— TASK OBJECTIVE —
Reproduce every line of the records below, keeping each one word for word and in the same order.

SOURCE MATERIAL Block Start

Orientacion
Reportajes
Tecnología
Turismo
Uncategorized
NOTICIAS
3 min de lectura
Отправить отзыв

SOURCE MATERIAL Block End

— SOLUTION BELOW —
Orientacion
Reportajes
Tecnología
Turismo
Uncategorized
NOTICIAS
3 min de lectura
Отправить отзыв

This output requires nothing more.